Der BGH hat entschieden, dass der Anspruch auf Ausgleichsleistung nach der Fluggastrechteverordnung nicht gegenüber dem Luftfahrtunternehmen, dessen Flugzeug und Besatzung aufgrund einer „Wet-Lease-Vereinbarung“ eingesetzt wurden, geltend zu machen ist, sondern gegenüber dem Luftfahrtunternehmen, bei dem der Fluggast den Flug gebucht hat.
Sachverhalt:
Die Kl. verlangen von dem bekl. Luftfahrtunternehmen wegen einer Flugverspätung Ausgleichsleistungen entsprechend Art. 5 Abs. 1 c und Art. 7 Abs. 1 S. 1 b Verordnung (EG) Nr. 261/2004 des Europäischen Parlaments und des Rates vom 11. 2. 2004 über eine gemeinsame Regelung für Ausgleichs- und Unterstützungsleistungen für Fluggäste im Fall der Nichtbeförderung und bei Annullierung oder großer Verspätung von Flügen und zur Aufhebung der Verordnung (EWG) Nr. 296/91 (Fluggastrechteverordnung).
Die Kl. buchten bei dem bekl. Luftfahrtunternehmen jeweils einen Flug von D. (Deutschland) nach N. (Marokko). Der Flug wurde unter dem IATA-Code der Bekl., jedoch aufgrund einer sogenannten „Wet-Lease-Vereinbarung“ (Vereinbarung zwischen zwei Luftfahrtunternehmen über das Vermieten eines Flugzeugs, nach der der „Vermieter“ auch die Flugzeugbesatzung stellt) mit einem Flugzeug und einer Besatzung eines spanischen Luftfahrtunternehmens durchgeführt. Der Flug erreichte N. mit einer Verspätung von mehr als sieben Stunden.
Prozessverlauf:
Das AG hat die auf Zahlung der Ausgleichsleistungen gerichteten Klagen abgewiesen.
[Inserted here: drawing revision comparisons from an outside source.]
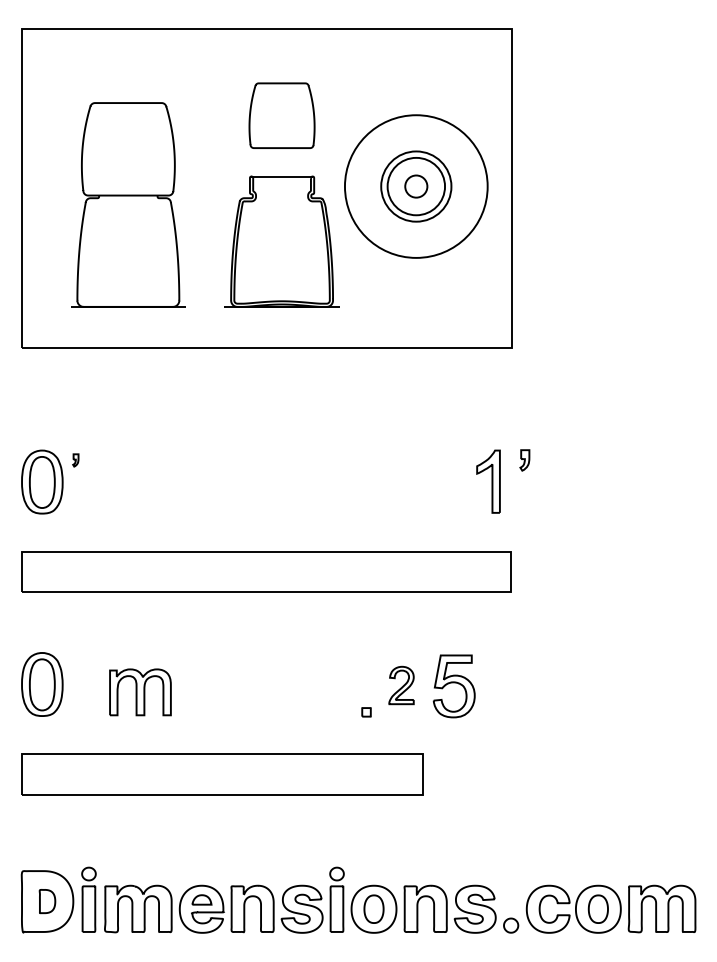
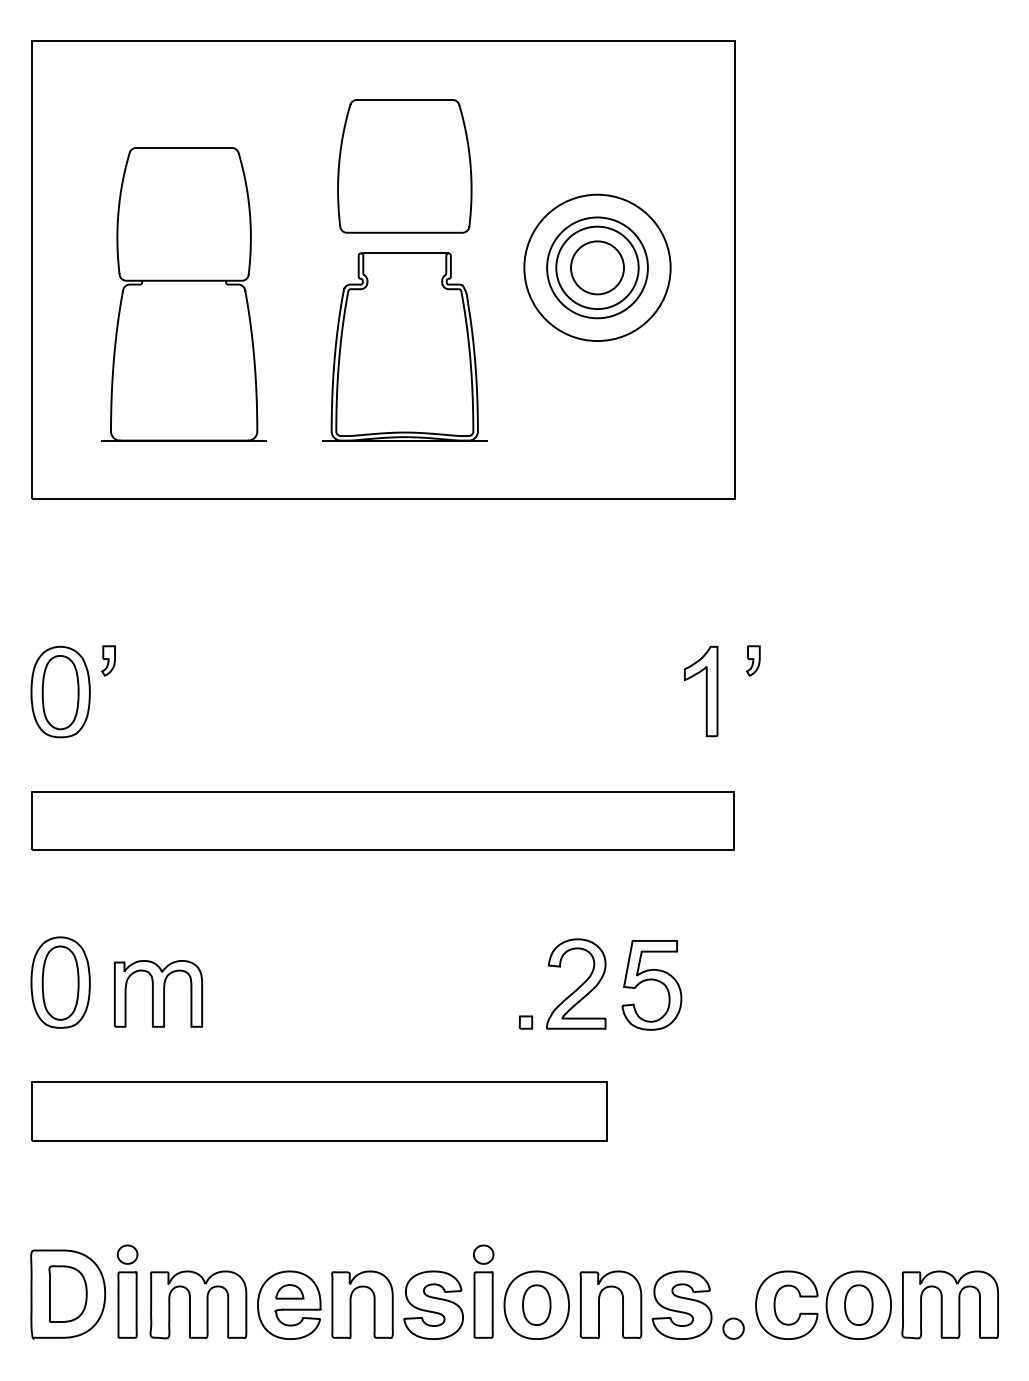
part: (281, 115) -> (403, 165), size x1.43
circle: (415, 186) -> (596, 267), size x1.67
circle: (416, 186) -> (597, 267), size x0.71
part: (75, 460) -> (108, 661), size x1.67
part: (401, 685) -> (576, 984), size x1.67
part: (140, 692) -> (158, 994), moved
part: (47, 901) -> (68, 1294), size x1.67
Das Landgericht hat die Berufungen zurückgewiesen.
Entscheidung:
Auf die Revisionen der Kl. hat der BGH die angefochtenen Urteile aufgehoben und den Kl. die begehrten Ausgleichsleistungen zugesprochen.
Anders als die Vorinstanzen hat er nicht das Luftfahrtunternehmen, dessen Flugzeug und Besatzung aufgrund der „Wet-Lease-Vereinbarung“ eingesetzt wurden, sondern das bekl. Luftfahrtunternehmen als ausführendes Luftfahrtunternehmen angesehen, gegenüber dem der Anspruch auf Ausgleichsleistung nach der Fluggastrechteverordnung geltend zu machen ist. Er hat sich dabei insbesondere auf den Erwägungsgrund 7 der Fluggastrechteverordnung gestützt. Danach sollen die Verpflichtungen nach der Verordnung im Interesse einer wirksamen Anwendung dem ausführenden Luftfahrtunternehmen obliegen, das einen Flug durchführt, und zwar unabhängig davon, ob der Flug mit einem eigenen Luftfahrzeug oder mit einem (mit oder ohne Besatzung) gemieteten Luftfahrzeug oder in sonstiger Form durchgeführt wird. Zudem ist das vermietende Luftfahrtunternehmen nicht besser und gegebenenfalls mangels Präsenz am Flughafen auch gar nicht in der Lage, die in der Verordnung vorgesehenen Unterstützungs- und Ausgleichsleistungen zu erbringen. Dem steht auch nicht entgegen, dass die u. a. die Unterrichtung der Fluggäste über das ausführende Luftfahrtunternehmen betreffende Verordnung (EG) Nr. 2111/2005 vom 14. 12. 2005 ausweislich ihres Erwägungsgrundes 13 „Wet Lease“ als einen Fall ansieht, in dem das anmietende Luftfahrtunternehmen den Flug nicht selbst durchführt. Die Unterrichtung nach Art. 11 Abs. 1 dieser Verordnung dient vornehmlich der Information der Fluggäste über mögliche Sicherheitsrisiken und damit anderen Belangen als die Fluggastrechteverordnung.